◆ **WORK TO COMPLETE**
Your task is to write out the entire listing exactly, omitting its pictures.

◆ **DATA SEGMENT**
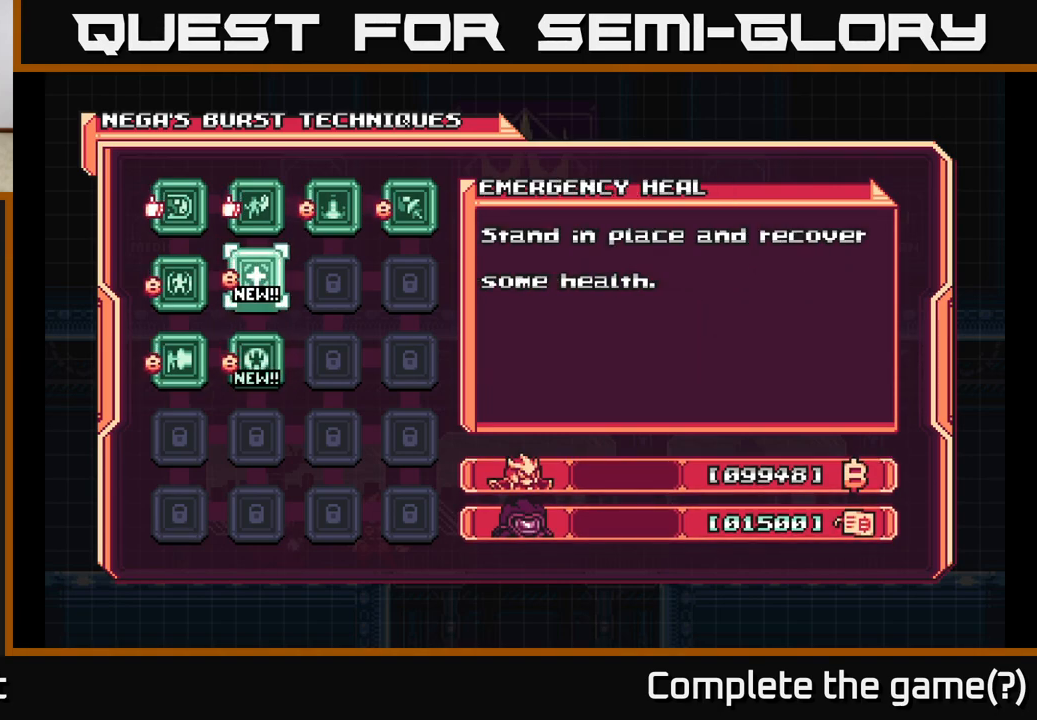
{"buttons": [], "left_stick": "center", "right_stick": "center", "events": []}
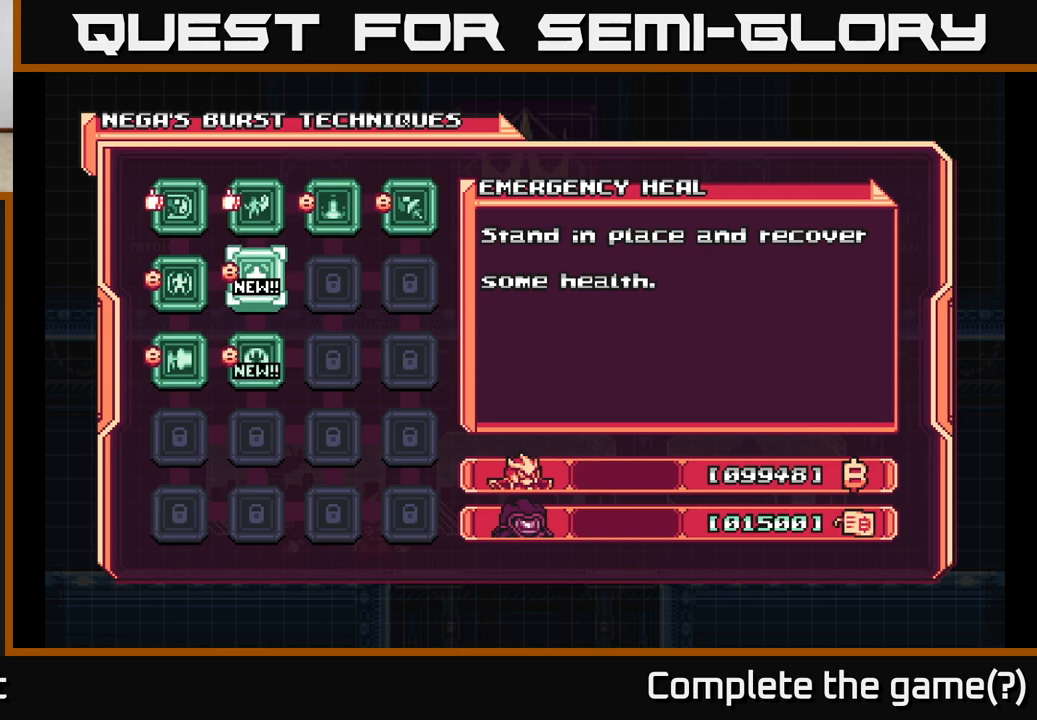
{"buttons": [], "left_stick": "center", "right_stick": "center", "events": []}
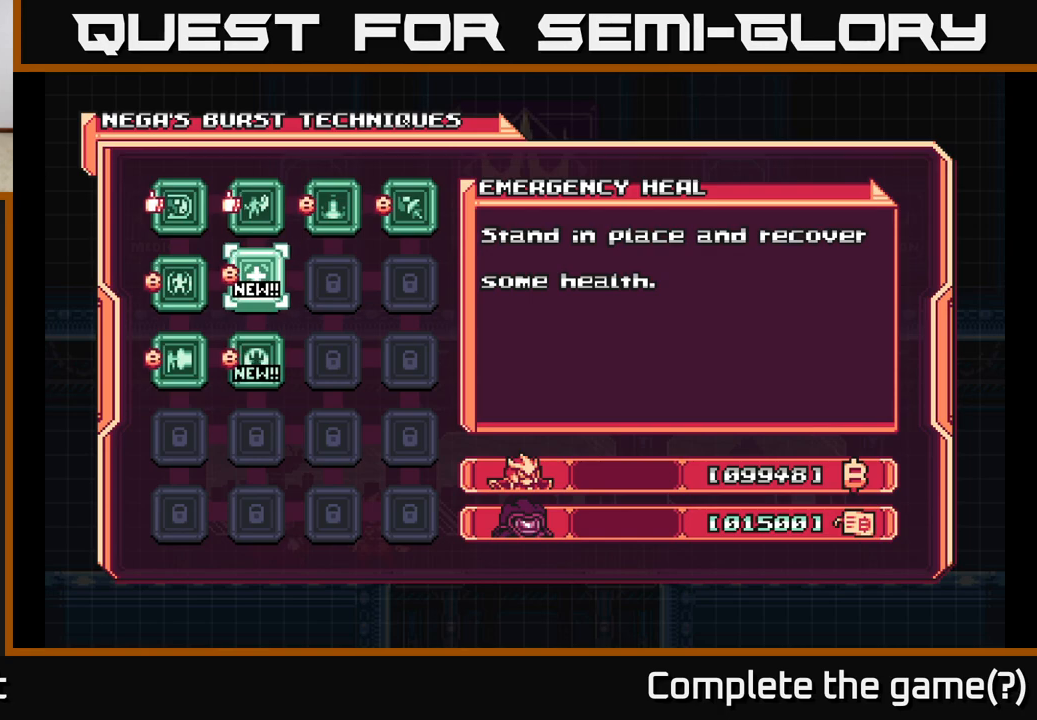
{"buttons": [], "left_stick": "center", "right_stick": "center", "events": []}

◆ **ANSWER TO THIS TASK**
{"buttons": [], "left_stick": "center", "right_stick": "center", "events": []}
{"buttons": [], "left_stick": "center", "right_stick": "center", "events": []}
{"buttons": [], "left_stick": "center", "right_stick": "center", "events": []}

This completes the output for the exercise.